MREL became applicable in 2016, with the TLAC coming into effect as of 2019. Amendments to the former, and implementation of the latter, are currently being composed as the Commission attempts to harmonise two policies that are, in effect, singing from the same hymn sheet, all be it at different volumes and to varying audiences. The proposed merger of the TLAC standard into MREL shows promise in its attempt to simplify a global regulatory system that is saturated with complexity.
Now, whilst the European Commission works to get its framework in place, there is a larger looming dilemma that will directly affect, and potentially undo, the work done towards EU implementation of the Basel agenda; the completion of Basel III itself. Any proposals sanctioned by the Commission may become obsolete in the event of a radical overhaul of the current, global curriculum and recent developments may give delegates in Brussels cause for concern.
Agreement over the calibration of a finalised proposal of Basel III by the Group of Central Bankers and Heads of Supervision (GHOS), which oversees the BCBS, has proven difficult.
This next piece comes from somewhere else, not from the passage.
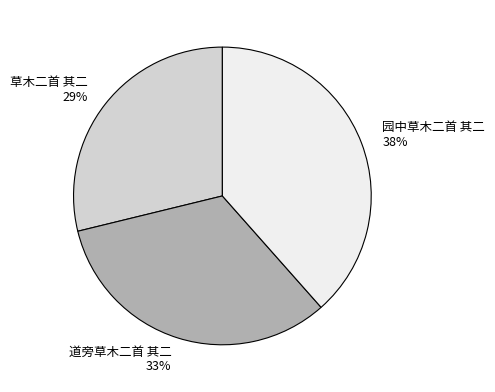

Which slice is the largest?

园中草木二首 其二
The scheduled meeting on 3 January 2017, following a previously unsuccessful meeting in November 2016, was postponed to give the Basel Committee more time to “iron out the fine details”, before final review and approval. The stop-start nature of these negotiations outlines the complication in creating global standards.
The procedure for final implementation is met with a series of headwinds likely to alter the delivery of the reform package; the nature of legislative policy is no quick-fix! This poses issues as the Council and European Parliament work towards a final draft, typically a several-year process. Uncertainty, therefore, lies in how and when these regulatory requirements will apply. Deadlines have been set by the BCBS for January 2019, and firms will be eager to maximise investor and rating agency confidence through fulfilment of their obligations without delay.